Gold star husband: On Syria withdrawal, Trump is right
The President’s detractors on both sides of the aisle are frantically arguing that we have “abandoned” the Kurds and that without a permanent US presence in Syria ISIS will return.
These emotional arguments ignore reality on several key issues. First and foremost: the nature of our relationship with the Syrian Kurds. The US partnered with the Syrian Kurds to defeat ISIS’s territorial caliphate; the US air power controlled by skilled Special Operations Forces (SOF) saved the Kurds from being slaughtered by ISIS.
The Kurds valiantly fought against ISIS not because we showed up and convinced them to, but because they had their backs to the wall and we saved them. Our interests intersected.
The US has been dealing with Kurdish aspirations in the region for decades — at no time have we supported the creation of a Kurdish state. We have always told the Kurds that we are not going to get in between them and their neighbors. Those disputes predate US involvement in the region, we cannot rectify ethno-sectarian hate or the Sykes-Picot agreement (the 1916 pact between France and Britain, which carved up the Middle East after World War I) in 2019.
I understand the frustrations of my brothers and sisters in arms who fought alongside the Syrian Kurds and feel that we are abandoning them. They want to stay and fight, but in Syria there is no sustainable victory to be had. The President has said since he was a candidate that we would destroy the territorial caliphate and leave. He is fulfilling his obligation to the American people who put him in office. That is who our obligation is to, not the Kurds.
The fighting spirit of our servicemembers is what makes our military strong and reflects the best of our nation, but without sober, pragmatic civilian leadership, this mentality is the essential recipe for endless war. The President, in his own bombastic way, has returned civilian leadership to the military that has been absent for a long time.
The other major issue that pundits are missing concerns the larger strategic fight against Russia and Iran in the region.
Russia threw in its lot with Bashar al-Assad from the beginning of the Syrian civil war in 2011. Russia needs Assad to remain in power so it can maintain its Mediterranean naval base in Syria. If Assad falls, Russia loses its access to the Mediterranean, which is Europe’s southern flank. Iran needs Assad to retain power in order to keep Iran’s land bridge — a territorial corridor — between Iraq and Lebanon. In this way, Iran can control the region’s Sunnis and threaten Israel and Saudi Arabia.

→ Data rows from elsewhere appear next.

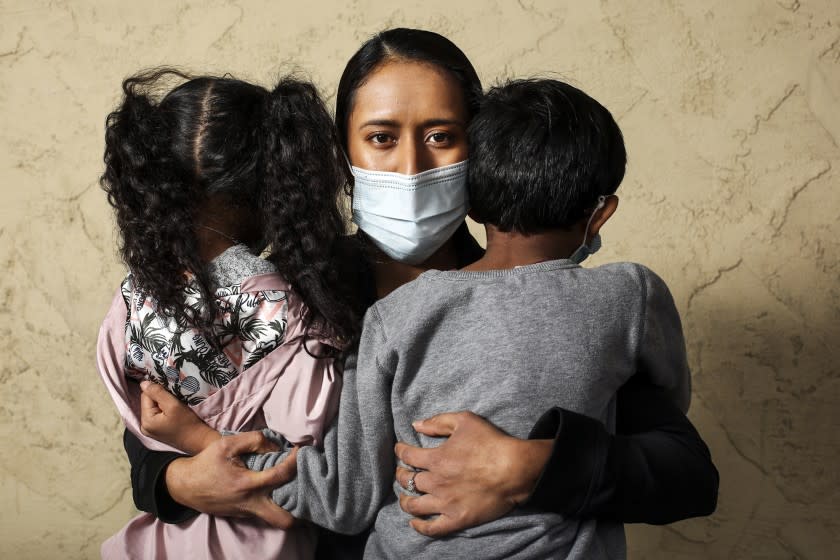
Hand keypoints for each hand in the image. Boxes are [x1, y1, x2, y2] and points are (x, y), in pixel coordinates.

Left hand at [139, 380, 219, 453]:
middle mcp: (144, 427)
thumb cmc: (188, 424)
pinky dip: (164, 411)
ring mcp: (150, 430)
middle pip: (148, 402)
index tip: (171, 393)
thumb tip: (143, 383)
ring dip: (163, 404)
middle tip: (175, 400)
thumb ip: (158, 393)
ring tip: (175, 407)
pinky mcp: (157, 431)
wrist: (199, 440)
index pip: (145, 396)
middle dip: (160, 398)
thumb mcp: (173, 405)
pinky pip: (157, 414)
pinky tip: (174, 413)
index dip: (158, 391)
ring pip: (153, 408)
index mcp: (146, 421)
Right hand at [166, 431, 298, 527]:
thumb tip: (276, 446)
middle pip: (284, 519)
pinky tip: (279, 489)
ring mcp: (247, 513)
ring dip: (290, 508)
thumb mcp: (227, 444)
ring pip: (277, 520)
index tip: (299, 451)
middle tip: (305, 486)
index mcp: (246, 484)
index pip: (281, 475)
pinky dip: (276, 504)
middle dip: (300, 508)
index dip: (295, 461)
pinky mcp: (244, 515)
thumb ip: (254, 440)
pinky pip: (266, 514)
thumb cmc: (206, 462)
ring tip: (296, 488)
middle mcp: (250, 503)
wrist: (184, 485)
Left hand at [394, 411, 551, 536]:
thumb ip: (438, 422)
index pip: (407, 455)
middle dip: (401, 474)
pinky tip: (414, 522)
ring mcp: (446, 503)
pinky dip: (419, 526)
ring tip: (405, 498)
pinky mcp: (457, 519)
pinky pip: (432, 527)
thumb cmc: (492, 442)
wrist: (516, 469)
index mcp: (436, 458)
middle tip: (402, 472)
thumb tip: (416, 425)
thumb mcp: (465, 421)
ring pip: (414, 505)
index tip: (400, 449)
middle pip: (407, 480)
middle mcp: (436, 482)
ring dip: (405, 500)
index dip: (400, 451)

By focusing entirely on the tactical fight against ISIS and our fondness for the Kurds, we have lost sight of our resurgent cold war against Putin’s Russia and the Islamic civil war between the Sunnis and Shia. But Russia has not lost sight of us.
Due to Syria’s strategic importance, Russia is willing to fall into the same trap it did in Afghanistan in the 1980s, propping up an unpopular regime against its restive native population. Russia could not economically sustain these efforts in the 1980s and it will have a hard time doing so now, but it will take the gamble because of the prize at stake.
When the dust settles, we will have to confront Russia — and the winner of the Islamic civil war may well come for the West as well.
The Sunni monarchs and dictators keep a tenuous control on their Sunni populace: Each time one falls, terror that threatens the west ensues. The examples of this are recent and alarming. Look no farther than Syria, Iraq, Libya, Egypt or Yemen. When the strongmen fall the Muslim Brotherhood, al-Qaeda, ISIS or some other Salafi-Wahabi group rises.
This is an uncomfortable truth because it leads us to painful reflection on the aftermath of removing Saddam Hussein from power, losing nearly 5,000 American service members in Iraq and spending trillions on rebuilding that country– twice. It’s easy to forget we footed the bill to rebuild the Iraqi army after it crumbled when ISIS crossed into Iraq.